Blair calls for elected European leader
London: Former British prime minister Tony Blair on Thursday warned the European Union that it must elect a leader or face being left behind by the world`s emerging economies.
The former Labour party leader told The Times newspaper that unless the bloc adopted "strong, collective leadership and direction", it would end up trailing in the wake of China, India and Brazil.
Blair shrugged off public fears about more control passing into the hands of EU institutions and called for a shift in the perception of the bloc`s role from one as a peacemaker to one as a world superpower.

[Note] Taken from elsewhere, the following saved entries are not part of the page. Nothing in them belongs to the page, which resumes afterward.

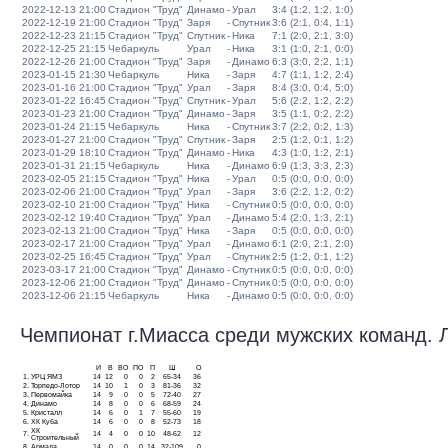
2022-12-13 21:00
Стадион "Труд"
Динамо
-
Урал
3:4 (1:2, 1:2, 1:0)
2022-12-19 21:00
Стадион "Труд"
Заря
-
Спутник
3:6 (2:1, 0:4, 1:1)
2022-12-23 21:15
Стадион "Труд"
Спутник
-
Ника
7:1 (2:0, 2:1, 3:0)
2022-12-25 21:15
Чебаркуль
Урал
-
Ника
3:1 (1:0, 2:1, 0:0)
2022-12-26 21:00
Стадион "Труд"
Заря
-
Динамо
6:3 (3:0, 2:2, 1:1)
2023-01-15 21:30
Чебаркуль
Ника
-
Заря
4:7 (1:1, 1:2, 2:4)
2023-01-16 21:00
Стадион "Труд"
Урал
-
Заря
8:4 (3:0, 0:4, 5:0)
2023-01-22 16:45
Стадион "Труд"
Спутник
-
Урал
5:6 (2:2, 1:2, 2:2)
2023-01-23 21:00
Стадион "Труд"
Динамо
-
Заря
3:5 (1:1, 0:2, 2:2)
2023-01-24 21:15
Чебаркуль
Ника
-
Спутник
3:7 (2:2, 0:2, 1:3)
2023-01-27 21:00
Стадион "Труд"
Спутник
-
Заря
2:5 (1:2, 0:1, 1:2)
2023-01-29 18:10
Стадион "Труд"
Динамо
-
Ника
4:3 (1:0, 1:2, 2:1)
2023-01-31 21:15
Чебаркуль
Ника
-
Динамо
6:9 (1:3, 3:3, 2:3)
2023-02-05 21:15
Стадион "Труд"
Ника
-
Урал
0:5 (0:0, 0:0, 0:0)
2023-02-06 21:00
Стадион "Труд"
Урал
-
Заря
3:6 (2:2, 1:2, 0:2)
2023-02-10 21:00
Стадион "Труд"
Ника
-
Спутник
0:5 (0:0, 0:0, 0:0)
2023-02-12 19:40
Стадион "Труд"
Урал
-
Динамо
5:4 (2:0, 1:3, 2:1)
2023-02-13 21:00
Стадион "Труд"
Ника
-
Заря
0:5 (0:0, 0:0, 0:0)
2023-02-17 21:00
Стадион "Труд"
Урал
-
Динамо
6:1 (2:0, 2:1, 2:0)
2023-02-25 16:45
Стадион "Труд"
Урал
-
Спутник
2:5 (1:2, 0:1, 1:2)
2023-03-17 21:00
Стадион "Труд"
Динамо
-
Спутник
0:5 (0:0, 0:0, 0:0)
2023-12-06 21:00
Стадион "Труд"
Динамо
-
Спутник
0:5 (0:0, 0:0, 0:0)
2023-12-06 21:15
Чебаркуль
Ника
-
Динамо
0:5 (0:0, 0:0, 0:0)
Чемпионат г.Миасса среди мужских команд. Ли
И
В
ВО
ПО
П
Ш
О
1.
УРЦ ЯМЗ
14
12
0
0
2
65-34
36
2.
Торпедо-Лотор
14
10
1
0
3
81-36
32
3.
Первомайка
14
9
0
0
5
72-40
27
4.
Динамо
14
8
0
0
6
68-59
24
5.
Кристалл
14
6
0
1
7
55-60
19
6.
ХК Куба
14
6
0
0
8
52-73
18
ХК
7.
14
4
0
0
10
48-62
12
Строительный
8.
Армада
14
0
0
0
14
32-109
0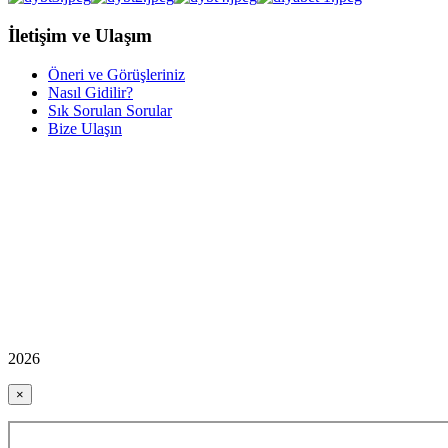
İletişim ve Ulaşım
Öneri ve Görüşleriniz
Nasıl Gidilir?
Sık Sorulan Sorular
Bize Ulaşın
2026
×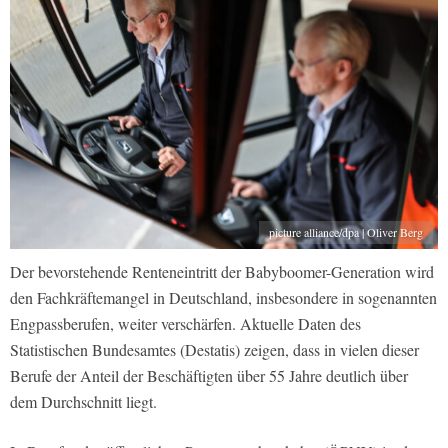
picture alliance/dpa | Oliver Berg
Der bevorstehende Renteneintritt der Babyboomer-Generation wird
den Fachkräftemangel in Deutschland, insbesondere in sogenannten
Engpassberufen, weiter verschärfen. Aktuelle Daten des
Statistischen Bundesamtes (Destatis) zeigen, dass in vielen dieser
Berufe der Anteil der Beschäftigten über 55 Jahre deutlich über
dem Durchschnitt liegt.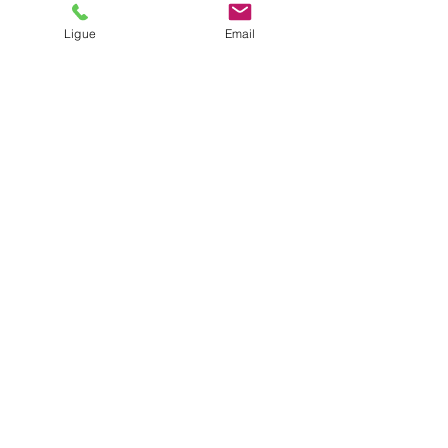
confirmar o encontro para a próxima 
Ligue
Email
segunda-feira.  
Ver tudo
Posts recentes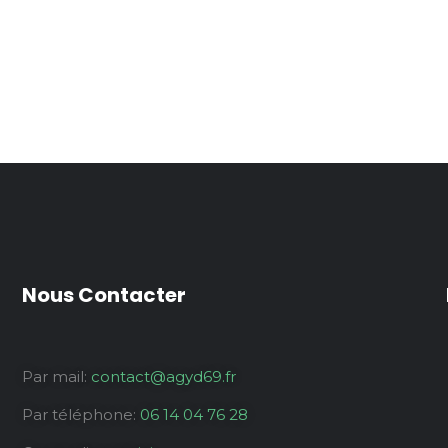
Nous Contacter
Par mail:
contact@agyd69.fr
Par téléphone:
06 14 04 76 28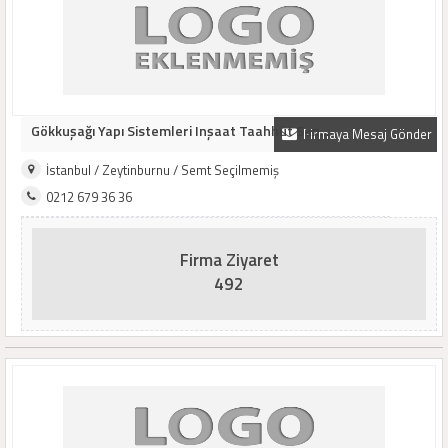
Gökkuşağı Yapı Sistemleri Inşaat Taahhüt San...
Firmaya Mesaj Gönder
İstanbul / Zeytinburnu / Semt Seçilmemiş
0212 679 36 36
Firma Ziyaret
492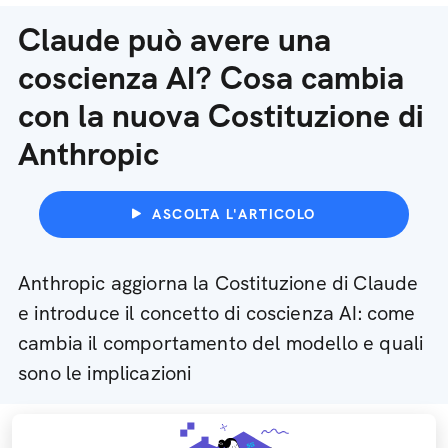
Claude può avere una
coscienza AI? Cosa cambia
con la nuova Costituzione di
Anthropic
ASCOLTA L'ARTICOLO
Anthropic aggiorna la Costituzione di Claude
e introduce il concetto di coscienza AI: come
cambia il comportamento del modello e quali
sono le implicazioni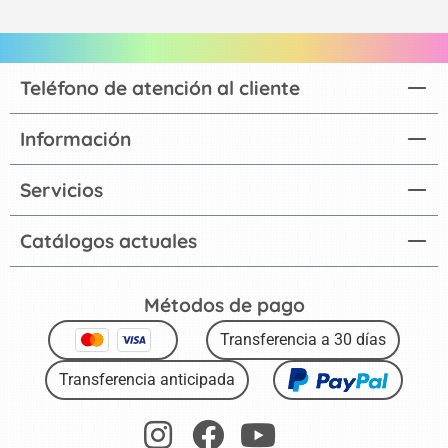
Teléfono de atención al cliente
Información
Servicios
Catálogos actuales
Métodos de pago
Transferencia a 30 días
Transferencia anticipada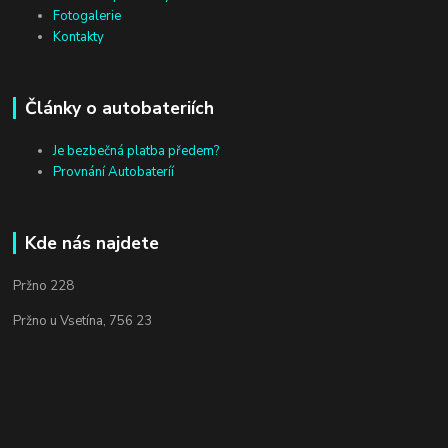
Fotogalerie
Kontakty
Články o autobateriích
Je bezbečná platba předem?
Provnání Autobateríí
Kde nás najdete
Pržno 228
Pržno u Vsetína, 756 23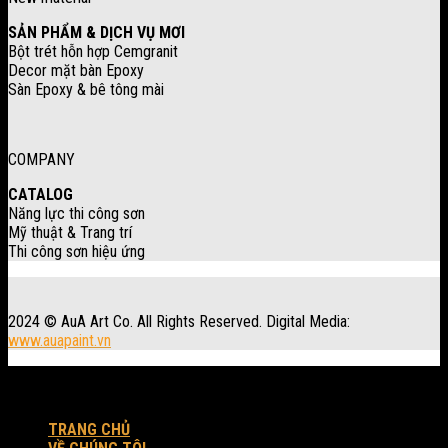
SẢN PHẨM & DỊCH VỤ MƠI
Bột trét hỗn hợp Cemgranit
Decor mặt bàn Epoxy
Sàn Epoxy & bê tông mài
COMPANY
CATALOG
Năng lực thi công sơn
Mỹ thuật & Trang trí
Thi công sơn hiệu ứng
2024 © AuA Art Co. All Rights Reserved. Digital Media:
www.auapaint.vn
Workshop: 30 Trung Đông 3, xã Đông Thạnh, Tp. HCM.
Produced by AuA Art Co.
TRANG CHỦ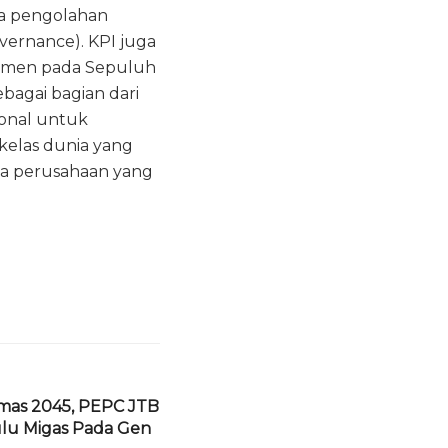
ma pengolahan
vernance). KPI juga
itmen pada Sepuluh
ebagai bagian dari
ional untuk
kelas dunia yang
ola perusahaan yang
Emas 2045, PEPC JTB
ulu Migas Pada Gen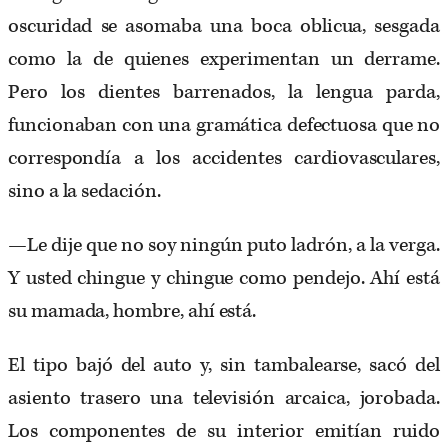
oscuridad se asomaba una boca oblicua, sesgada
como la de quienes experimentan un derrame.
Pero los dientes barrenados, la lengua parda,
funcionaban con una gramática defectuosa que no
correspondía a los accidentes cardiovasculares,
sino a la sedación.
—Le dije que no soy ningún puto ladrón, a la verga.
Y usted chingue y chingue como pendejo. Ahí está
su mamada, hombre, ahí está.
El tipo bajó del auto y, sin tambalearse, sacó del
asiento trasero una televisión arcaica, jorobada.
Los componentes de su interior emitían ruido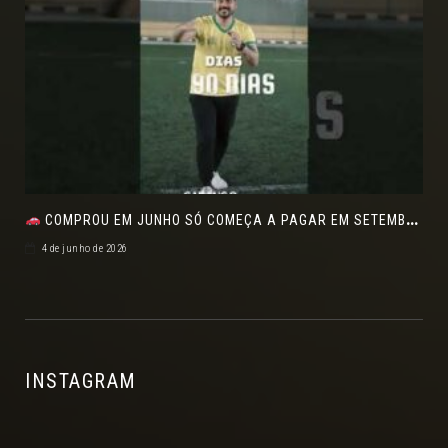
COMPROU EM JUNHO SÓ COMEÇA A PAGAR EM SETEMBRO!NO FEIRÃO DE VERDADE EM ARACJU
4 de junho de 2026
INSTAGRAM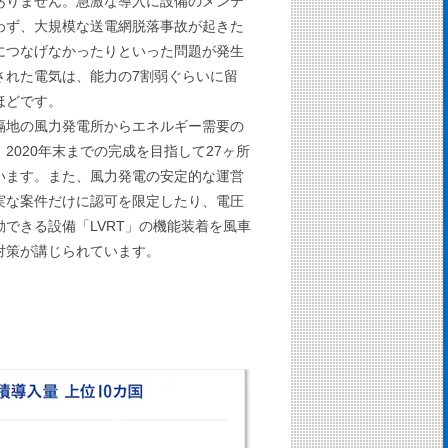
ありません。急激な導入に設備のメンテ
わず、大規模な送電網脱落事故が起きた
につなげなかったりといった問題が発生
された電気は、能力の7割弱ぐらいに留
ほどです。
隔地の風力発電所からエネルギー需要の
2020年末までの完成を目指して27ヶ所
います。また、風力発電の安定的な運営
実な案件だけに認可を限定したり、電圧
できる設備「LVRT」の機能装着を風車
対策が講じられています。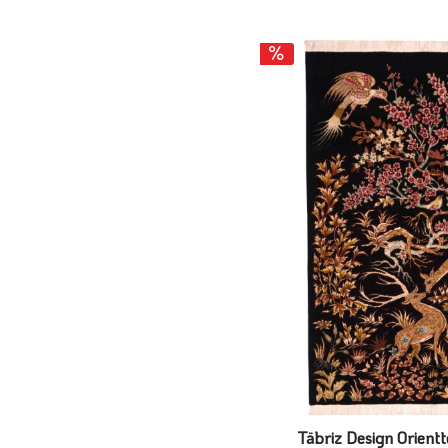
Täbriz Design Orient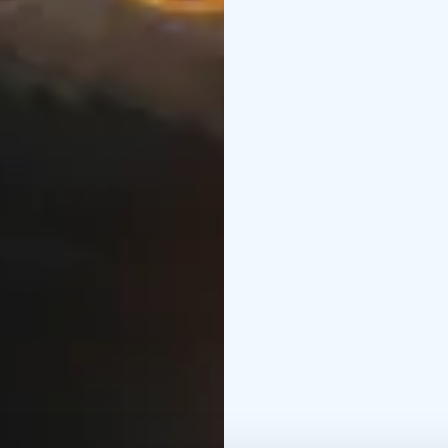
Flow on uskomattoman h
eläimet todella saavat
korostuu musiikki, joka
elokuvakokemus sekä lap
palkintoihin, kruununa
Ohjaus: Gints Zilbalodi
Käsikirjoitus: Gints Zil
Latvia/Belgia/Ranska 2
Katso traileri: //www
Älä missaa tätä sydäntä 
Hiitolanjoen rannalla. 
kanssa!
MAKSUTON TAPAHTU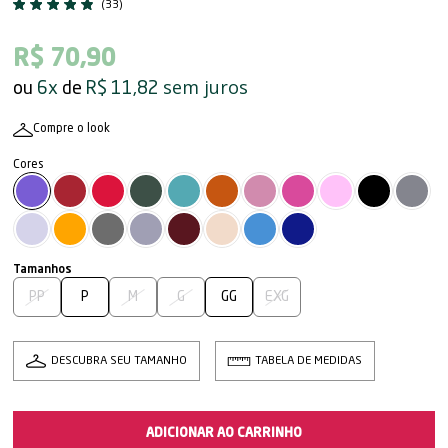
(33)
R$ 70,90
sem juros
6x
R$ 11,82
Compre o look
PP
P
M
G
GG
EXG
DESCUBRA SEU TAMANHO
TABELA DE MEDIDAS
ADICIONAR AO CARRINHO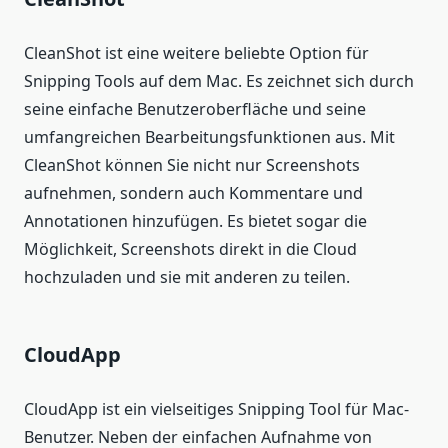
CleanShot ist eine weitere beliebte Option für
Snipping Tools auf dem Mac. Es zeichnet sich durch
seine einfache Benutzeroberfläche und seine
umfangreichen Bearbeitungsfunktionen aus. Mit
CleanShot können Sie nicht nur Screenshots
aufnehmen, sondern auch Kommentare und
Annotationen hinzufügen. Es bietet sogar die
Möglichkeit, Screenshots direkt in die Cloud
hochzuladen und sie mit anderen zu teilen.
CloudApp
CloudApp ist ein vielseitiges Snipping Tool für Mac-
Benutzer. Neben der einfachen Aufnahme von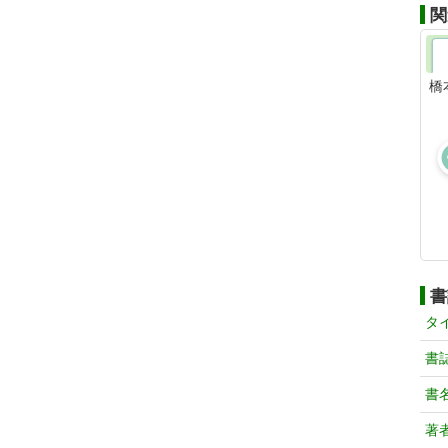
関
橋
書
タ
書
書
著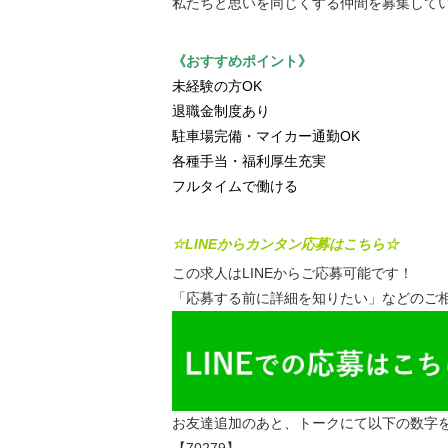
私たちと思いを同じくする仲間を募集して
《おすすめポイント》
未経験の方OK
退職金制度あり
駐車場完備・マイカー通勤OK
各種手当・福利厚生充実
フルタイムで働ける
☆LINEからカンタン応募はこちら☆
この求人はLINEからご応募可能です！
「応募する前に詳細を知りたい」などのご相
お友達追加のあと、トークにて以下の数字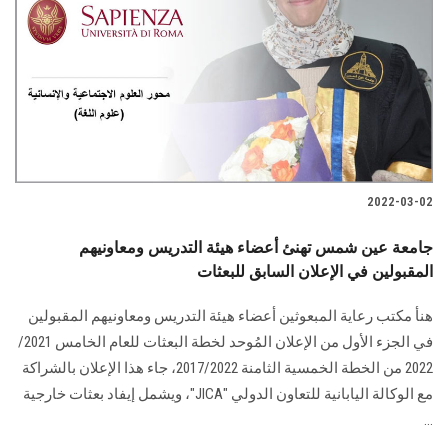
2022-03-02
جامعة عين شمس تهنئ أعضاء هيئة التدريس ومعاونيهم
المقبولين في الإعلان السابق للبعثات
هنأ مكتب رعاية المبعوثين أعضاء هيئة التدريس ومعاونيهم المقبولين
في الجزء الأول من الإعلان المُوحد لخطة البعثات للعام الخامس 2021/
2022 من الخطة الخمسية الثامنة 2017/2022، جاء هذا الإعلان بالشراكة
مع الوكالة اليابانية للتعاون الدولي "JICA"، ويشمل إيفاد بعثات خارجية
...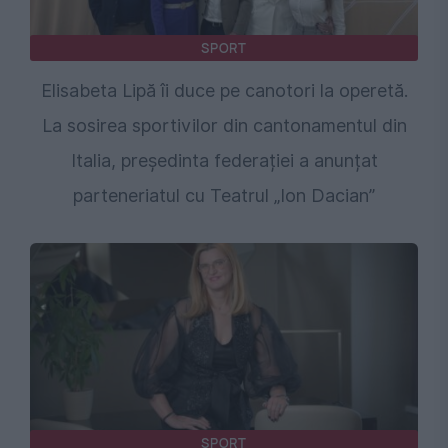
SPORT
Elisabeta Lipă îi duce pe canotori la operetă.
La sosirea sportivilor din cantonamentul din
Italia, președinta federației a anunțat
parteneriatul cu Teatrul „Ion Dacian”
SPORT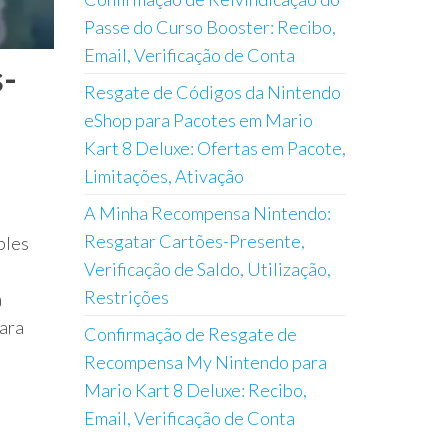
Passe do Curso Booster: Recibo,
Email, Verificação de Conta
-
Resgate de Códigos da Nintendo
eShop para Pacotes em Mario
Kart 8 Deluxe: Ofertas em Pacote,
Limitações, Ativação
A Minha Recompensa Nintendo:
Resgatar Cartões-Presente,
ples
Verificação de Saldo, Utilização,
Restrições
a
para
Confirmação de Resgate de
Recompensa My Nintendo para
Mario Kart 8 Deluxe: Recibo,
Email, Verificação de Conta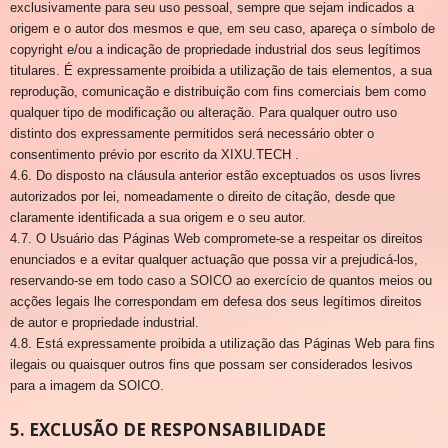
exclusivamente para seu uso pessoal, sempre que sejam indicados a
origem e o autor dos mesmos e que, em seu caso, apareça o símbolo de
copyright e/ou a indicação de propriedade industrial dos seus legítimos
titulares. É expressamente proibida a utilização de tais elementos, a sua
reprodução, comunicação e distribuição com fins comerciais bem como
qualquer tipo de modificação ou alteração. Para qualquer outro uso
distinto dos expressamente permitidos será necessário obter o
consentimento prévio por escrito da XIXU.TECH .
4.6. Do disposto na cláusula anterior estão exceptuados os usos livres
autorizados por lei, nomeadamente o direito de citação, desde que
claramente identificada a sua origem e o seu autor.
4.7. O Usuário das Páginas Web compromete-se a respeitar os direitos
enunciados e a evitar qualquer actuação que possa vir a prejudicá-los,
reservando-se em todo caso a SOICO ao exercício de quantos meios ou
acções legais lhe correspondam em defesa dos seus legítimos direitos
de autor e propriedade industrial.
4.8. Está expressamente proibida a utilização das Páginas Web para fins
ilegais ou quaisquer outros fins que possam ser considerados lesivos
para a imagem da SOICO.
5. EXCLUSÃO DE RESPONSABILIDADE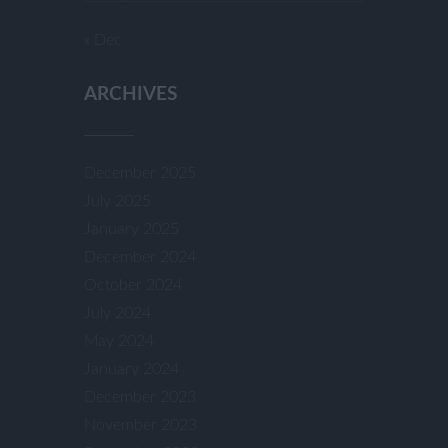
« Dec
ARCHIVES
December 2025
July 2025
January 2025
December 2024
October 2024
July 2024
May 2024
January 2024
December 2023
November 2023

"For Europe, the crucial thing is to understand that the only way that you will get support for Europe today is not on the basis of a sort of post-war view that the EU is necessary for peace," he argued.
"For my children`s generation, that is just a bizarre argument. They don’t see that as a real threat.”
"What they can understand completely is that in a world in particular in which China is going to become the dominant power of the 21st century, it is sensible for Europe to combine together, to use its collective weight in order to achieve influence," he added.
The divisive former leader, who was once touted as a possible candidate for the job of president of the European Council, believes that the accountability of an elected leader would outweigh concerns over a concentration of power.
"If you want to have a debate about the direction of Europe it seems to me very hard to have that on a European-wide basis unless you have some means by which people elect something that is Europe-wide in nature," he said.
"We won`t have the weight and influence a country like Britain needs unless we`re part of that European power as well," he added.
Blair`s radical proposal, which he admits has "no chance of being accepted at the present time", would see a leader representing the EU`s interest on the world stage while at the same time presiding over the union of member states.
Blair urged for the completion of the single market and for common European policies on energy, defence, immigration and organised crime.
Turning to the ongoing "Arab Spring" uprisings, the Middle East envoy warned that deep-rooted change needed to be implemented to ensure the unrest was not hijacked by extremists.
"This is a situation in which you definitely need a plan," he said.
"If you get a situation where people get the right to vote but no other change, no jobs, then two or three years down the line other people will say that Islam is the answer. So our task is not to be spectators," he cautioned.